*** EXTRACTED INFORMATION

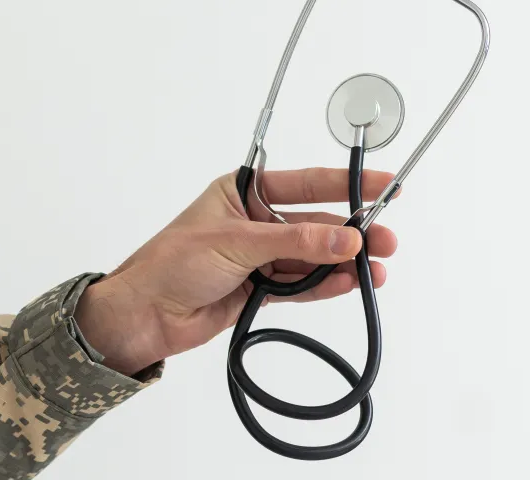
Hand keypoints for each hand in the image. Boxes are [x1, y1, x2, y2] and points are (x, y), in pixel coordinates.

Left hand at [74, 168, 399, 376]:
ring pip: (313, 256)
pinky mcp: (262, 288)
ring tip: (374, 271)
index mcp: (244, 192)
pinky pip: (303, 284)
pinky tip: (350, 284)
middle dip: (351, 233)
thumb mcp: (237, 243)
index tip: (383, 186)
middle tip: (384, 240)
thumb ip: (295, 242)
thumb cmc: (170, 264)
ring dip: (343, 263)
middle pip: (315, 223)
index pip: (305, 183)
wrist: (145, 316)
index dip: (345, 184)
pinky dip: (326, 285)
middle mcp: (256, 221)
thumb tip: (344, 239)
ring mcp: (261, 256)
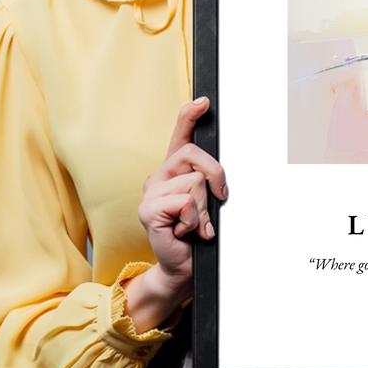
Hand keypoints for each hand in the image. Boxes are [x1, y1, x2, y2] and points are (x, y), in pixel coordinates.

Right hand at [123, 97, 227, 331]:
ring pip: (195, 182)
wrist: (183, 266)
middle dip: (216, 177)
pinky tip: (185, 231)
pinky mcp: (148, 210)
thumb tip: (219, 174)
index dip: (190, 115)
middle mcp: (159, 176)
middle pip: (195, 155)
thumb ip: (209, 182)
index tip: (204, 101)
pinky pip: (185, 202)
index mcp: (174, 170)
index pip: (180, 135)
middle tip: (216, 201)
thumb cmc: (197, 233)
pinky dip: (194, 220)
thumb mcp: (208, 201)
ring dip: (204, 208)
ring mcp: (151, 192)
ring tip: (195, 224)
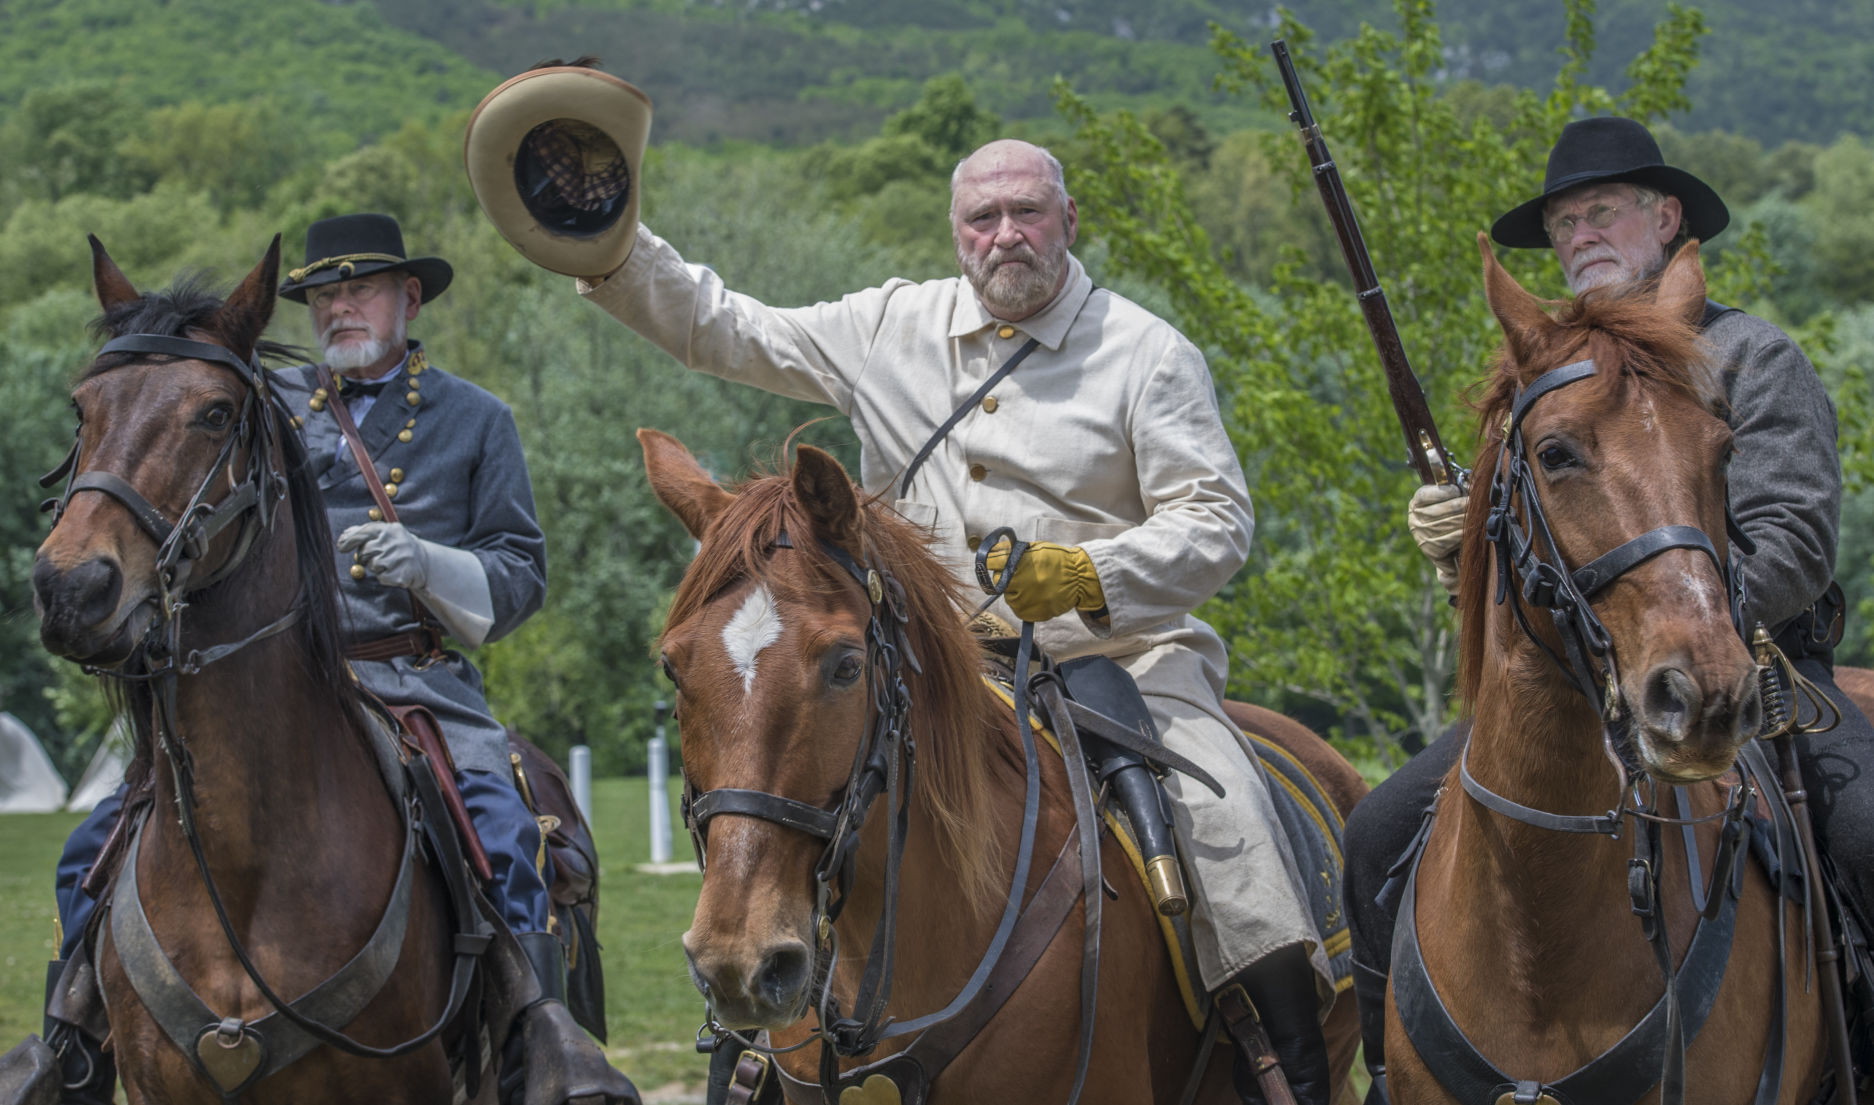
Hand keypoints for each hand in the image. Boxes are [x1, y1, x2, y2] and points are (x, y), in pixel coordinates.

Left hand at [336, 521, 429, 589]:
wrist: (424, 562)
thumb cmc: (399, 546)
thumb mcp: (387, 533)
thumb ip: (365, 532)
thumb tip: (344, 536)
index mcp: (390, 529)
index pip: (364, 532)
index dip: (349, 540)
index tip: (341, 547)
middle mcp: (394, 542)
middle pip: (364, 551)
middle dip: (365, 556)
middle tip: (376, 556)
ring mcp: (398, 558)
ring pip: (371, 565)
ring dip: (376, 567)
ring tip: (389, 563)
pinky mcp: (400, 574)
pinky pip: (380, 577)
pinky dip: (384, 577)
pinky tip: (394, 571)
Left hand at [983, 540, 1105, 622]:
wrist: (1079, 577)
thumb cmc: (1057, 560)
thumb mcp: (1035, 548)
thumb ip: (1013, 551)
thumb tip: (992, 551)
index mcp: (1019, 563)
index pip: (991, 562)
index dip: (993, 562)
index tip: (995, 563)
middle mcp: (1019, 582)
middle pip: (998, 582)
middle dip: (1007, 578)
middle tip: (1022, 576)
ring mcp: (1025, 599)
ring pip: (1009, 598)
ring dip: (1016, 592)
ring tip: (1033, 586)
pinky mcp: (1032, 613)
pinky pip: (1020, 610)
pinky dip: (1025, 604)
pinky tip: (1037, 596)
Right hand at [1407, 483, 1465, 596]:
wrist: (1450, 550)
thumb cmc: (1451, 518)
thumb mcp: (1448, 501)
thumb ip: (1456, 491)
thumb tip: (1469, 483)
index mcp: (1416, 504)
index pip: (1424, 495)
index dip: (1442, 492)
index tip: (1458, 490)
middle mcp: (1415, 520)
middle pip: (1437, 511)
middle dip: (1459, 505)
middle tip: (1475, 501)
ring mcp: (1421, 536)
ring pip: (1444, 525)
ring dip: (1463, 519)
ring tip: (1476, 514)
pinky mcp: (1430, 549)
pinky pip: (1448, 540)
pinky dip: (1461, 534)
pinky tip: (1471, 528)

******

- EXERCISE REQUIREMENTS: Return the lines from the line containing "ring mcp: (1421, 536)" to the end of the entries above, exactly as they appear and with no other output.

- RESPONSE TO THIS EXERCISE:
ring mcp: (1421, 536)
ring pip: (1444, 525)
ring dip: (1463, 519)
ring tip: (1476, 514)
pinky mcp: (1430, 549)
pinky pip: (1448, 540)
pinky dip: (1461, 534)
pinky tip: (1471, 528)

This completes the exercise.